Work task:
Extract every line from the records below that contains the word "parameter".

Data supplied:
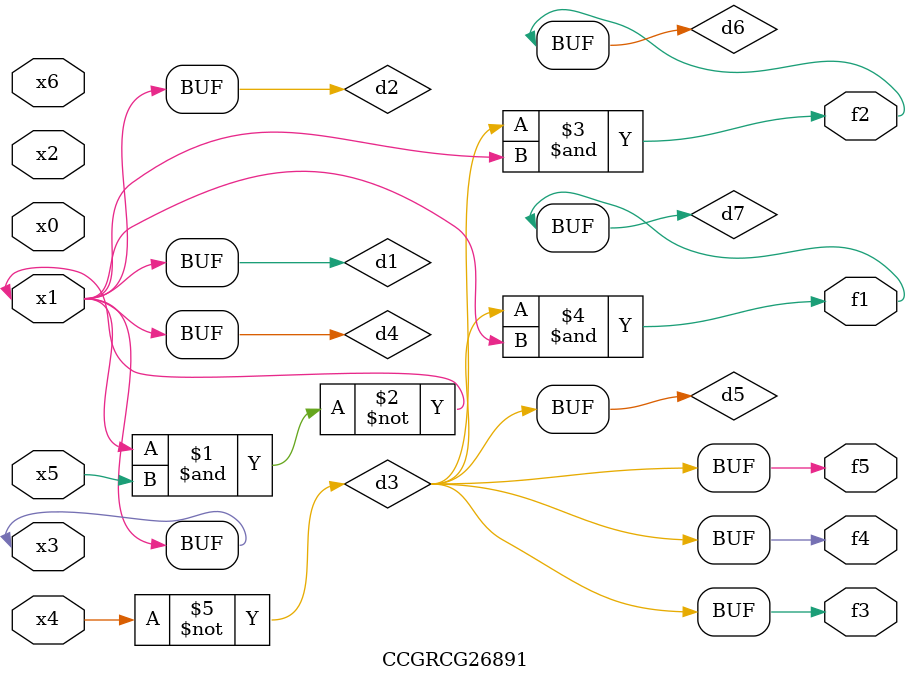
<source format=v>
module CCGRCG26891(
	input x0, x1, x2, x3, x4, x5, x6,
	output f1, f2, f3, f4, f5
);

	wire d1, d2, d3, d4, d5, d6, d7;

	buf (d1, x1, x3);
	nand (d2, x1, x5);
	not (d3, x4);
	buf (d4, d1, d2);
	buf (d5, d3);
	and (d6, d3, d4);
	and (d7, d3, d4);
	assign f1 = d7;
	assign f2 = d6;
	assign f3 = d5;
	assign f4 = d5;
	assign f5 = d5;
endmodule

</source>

* * *

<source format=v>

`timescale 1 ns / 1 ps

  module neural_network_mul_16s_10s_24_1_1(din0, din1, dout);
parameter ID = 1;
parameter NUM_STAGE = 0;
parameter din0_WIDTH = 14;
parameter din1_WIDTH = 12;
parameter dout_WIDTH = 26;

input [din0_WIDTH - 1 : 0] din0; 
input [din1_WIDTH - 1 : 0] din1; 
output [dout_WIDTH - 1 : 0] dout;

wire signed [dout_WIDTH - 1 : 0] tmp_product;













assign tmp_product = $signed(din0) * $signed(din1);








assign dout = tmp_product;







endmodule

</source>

Result below:
parameter ID = 1;
parameter NUM_STAGE = 0;
parameter din0_WIDTH = 14;
parameter din1_WIDTH = 12;
parameter dout_WIDTH = 26;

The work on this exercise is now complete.